= Exercise brief =
Look through the entries below for the line that contains "switching to a", then set down that line and each one after it exactly, through the last.

= Supplied entries =
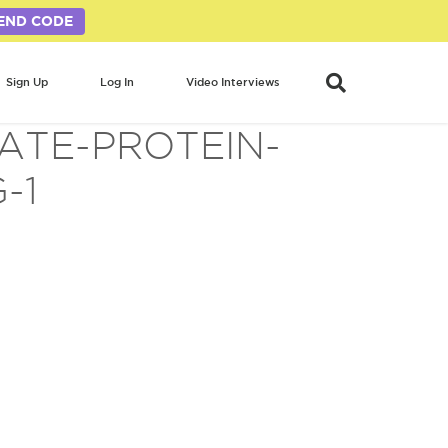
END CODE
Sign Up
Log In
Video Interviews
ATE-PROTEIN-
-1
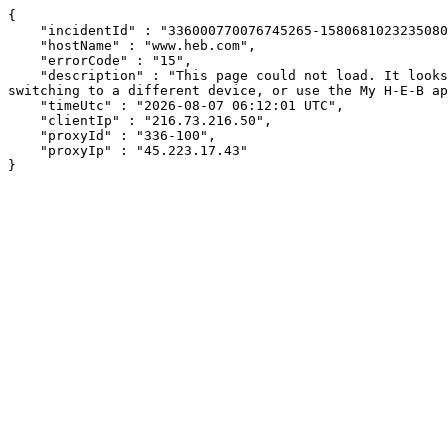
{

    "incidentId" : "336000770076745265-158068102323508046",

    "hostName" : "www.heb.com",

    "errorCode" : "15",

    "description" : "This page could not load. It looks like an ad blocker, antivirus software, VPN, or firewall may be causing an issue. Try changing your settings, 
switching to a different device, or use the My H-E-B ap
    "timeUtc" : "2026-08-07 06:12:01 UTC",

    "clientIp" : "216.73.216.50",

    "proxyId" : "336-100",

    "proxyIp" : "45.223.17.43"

= Answer for the task =
switching to a different device, or use the My H-E-B ap
    "timeUtc" : "2026-08-07 06:12:01 UTC",

    "clientIp" : "216.73.216.50",

    "proxyId" : "336-100",

    "proxyIp" : "45.223.17.43"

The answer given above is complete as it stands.